Leaving out every picture, output the records below exactly as they are.

*****

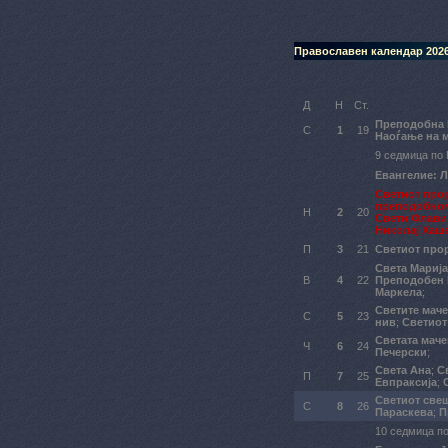
Православен календар 202
Д
Н
Ст.
Преподобна
С
1
19
Наоѓање на 
9 седмица по 
Евангелие: Л
Светиот про
преподобно
Н
2
20
Свети Флавиј
Николај Хаш
П
3
21
Светиот про
Света Мариј
В
4
22
Преподобен 
Маркела
;
Светите мач
С
5
23
нив
;
Светиот
Светата мач
Ч
6
24
Печерски
;
Света Ана
;
С
П
7
25
Евпраксија
;
Светиот све
С
8
26
Параскева
;
П
10 седмица по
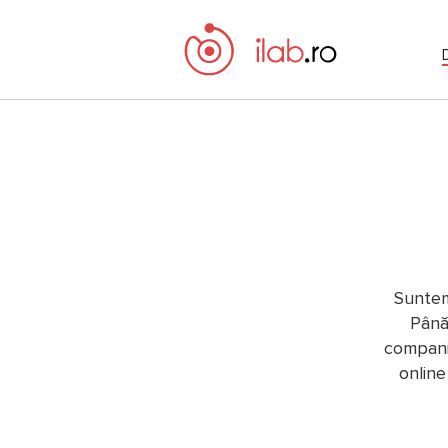
Suntem
Până
compani
online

*****

▶ [Output]
Православен календар 202
Д
Н
Ст.
Преподобна
С
1
19
Наоѓање на 
9 седмица по 
Евангелие: Л
Светиот про
преподобно
Н
2
20
Свети Флавиј
Николај Хаш
П
3
21
Светиот про
Света Мариј
В
4
22
Преподобен 
Маркела
;
Светите мач
С
5
23
нив
;
Светиот
Светата мач
Ч
6
24
Печерски
;
Света Ана
;
С
П
7
25
Евпраксија
;
Светиот све
С
8
26
Параскева
;
П
10 седмица по
Suntem
Până
compani
online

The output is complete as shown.